Exercise instructions:
1) Repeat word for word the part of the forum thread on the Windows 8.1 upgrade that begins with the words containing "10-17-2013 03:51 PM" and ends with "I used above...".
2) Go on with the forum thread about the Windows 8.1 upgrade, starting right after its final line.

Source passage:
    10-17-2013 03:51 PM
  8. StephenWagner7's Avatar
    Sounds similar to what's happened to my laptop, can't boot up, and booting off a Win 8 DVD selecting either Recover Windows or a fresh installation does nothing, the machine just sits there. Not the most fun evening I've ever had. I'm assuming that the drive can be re-formatted and a fresh installation done on that?
    You should be able too. If you want to recover anything, use the method I used above...

    Of you don't want to, use dd on Linux to zero out the first 512 bytes or so of the disk and it should be readable (this will permanently remove access to the old data).

    In my case, I can go to install and delete the partitions which I'm going to try after I finish copying my stuff off.
    10-17-2013 03:54 PM
  9. Dragunov2's Avatar
    I used an Windows 8.1 ISO, no problems here!
    10-17-2013 06:42 PM
  10. Bob Grosh's Avatar
    Sounds like nonsense to me.
    A real IT guy would have done several upgrades from 8.0 to 8.1 prerelease several months ago.
    A real IT guy would have tried it on drives set as basic with partitions and on drives set as dynamic with volumes
    A real IT guy would have already done it with Dynamic volumes that were discontinuous, striped or spanning
    A real IT guy would know that 8.1 might set the drive up for dynamic and that the volumes look just like partitions to Linux but don't work the same
    A real IT guy would know that not all MS dynamic volumes would be readable by Linux
    A real IT guy would know an 8.1 upgrade will always have a copy of the old system that can be recovered from once you convert it back to basic from dynamic
    A real IT guy would have thoroughly read the materials on the MS site back when Dynamic was introduced with server 2008 and Vista
    A real IT guy would never blow away perfectly good data, he would have just converted the disk back to basic
    A real IT guy would have would have never gotten impatient during those long black screen episodes while booting, (sometimes 5 hours) during an upgrade, He would have understood it and expected it.
    A real IT guy would have done ten systems yesterday, everything from a brand new acer Iconia to a 10 year old dog of a dual core pentium.
    10-18-2013 07:58 PM
  11. StephenWagner7's Avatar
    Sounds like nonsense to me.
    A real IT guy would have done several upgrades from 8.0 to 8.1 prerelease several months ago.

[Records taken from a dataset]

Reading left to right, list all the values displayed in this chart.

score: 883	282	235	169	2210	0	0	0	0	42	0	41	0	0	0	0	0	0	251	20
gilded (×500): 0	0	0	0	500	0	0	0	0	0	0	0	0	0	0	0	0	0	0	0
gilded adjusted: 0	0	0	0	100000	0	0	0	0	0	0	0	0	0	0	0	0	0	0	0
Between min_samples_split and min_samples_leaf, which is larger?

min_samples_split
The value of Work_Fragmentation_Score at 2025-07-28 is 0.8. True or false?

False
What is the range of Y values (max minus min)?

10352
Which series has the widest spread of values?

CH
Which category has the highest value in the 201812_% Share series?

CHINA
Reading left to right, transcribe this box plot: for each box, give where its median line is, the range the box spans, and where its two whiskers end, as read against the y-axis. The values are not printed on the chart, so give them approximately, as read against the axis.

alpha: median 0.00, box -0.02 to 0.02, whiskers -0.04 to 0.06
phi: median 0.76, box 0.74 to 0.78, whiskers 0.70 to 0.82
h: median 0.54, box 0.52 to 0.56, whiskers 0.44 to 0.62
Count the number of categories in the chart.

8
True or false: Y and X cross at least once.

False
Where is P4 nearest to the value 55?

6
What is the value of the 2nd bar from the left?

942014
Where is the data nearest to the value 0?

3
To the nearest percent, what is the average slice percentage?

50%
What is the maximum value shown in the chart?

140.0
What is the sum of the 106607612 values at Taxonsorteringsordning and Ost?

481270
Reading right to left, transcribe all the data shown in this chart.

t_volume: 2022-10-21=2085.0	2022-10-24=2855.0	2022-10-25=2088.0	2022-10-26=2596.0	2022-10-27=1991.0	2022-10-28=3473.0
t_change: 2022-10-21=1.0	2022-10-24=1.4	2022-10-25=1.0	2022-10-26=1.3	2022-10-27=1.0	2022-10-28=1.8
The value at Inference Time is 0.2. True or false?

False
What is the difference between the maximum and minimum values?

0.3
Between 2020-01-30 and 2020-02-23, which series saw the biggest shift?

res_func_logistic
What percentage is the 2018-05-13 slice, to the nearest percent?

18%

Results by task:
1)
10-17-2013 03:51 PM
  8. StephenWagner7's Avatar
    Sounds similar to what's happened to my laptop, can't boot up, and booting off a Win 8 DVD selecting either Recover Windows or a fresh installation does nothing, the machine just sits there. Not the most fun evening I've ever had. I'm assuming that the drive can be re-formatted and a fresh installation done on that?
    You should be able too. If you want to recover anything, use the method I used above...

2)
    A real IT guy would have tried it on drives set as basic with partitions and on drives set as dynamic with volumes
    A real IT guy would have already done it with Dynamic volumes that were discontinuous, striped or spanning
    A real IT guy would know that 8.1 might set the drive up for dynamic and that the volumes look just like partitions to Linux but don't work the same
    A real IT guy would know that not all MS dynamic volumes would be readable by Linux
    A real IT guy would know an 8.1 upgrade will always have a copy of the old system that can be recovered from once you convert it back to basic from dynamic
    A real IT guy would have thoroughly read the materials on the MS site back when Dynamic was introduced with server 2008 and Vista
    A real IT guy would never blow away perfectly good data, he would have just converted the disk back to basic
    A real IT guy would have would have never gotten impatient during those long black screen episodes while booting, (sometimes 5 hours) during an upgrade, He would have understood it and expected it.
    A real IT guy would have done ten systems yesterday, everything from a brand new acer Iconia to a 10 year old dog of a dual core pentium.
    Original thread was made to give others a polite heads up to potential problems... Thought it was worthwhile posting since this was a fully clean, factory, non-modified setup that I ran the update on that caused problems. Mentioned I was an IT guy just to reinforce my statement that indeed this did happen to a unmodified Windows 8 setup during the update process (only non-MS software installed was vSphere client).

    I'm not sure if you're hinting this is the case, but the installation wasn't interrupted at all, system wouldn't post.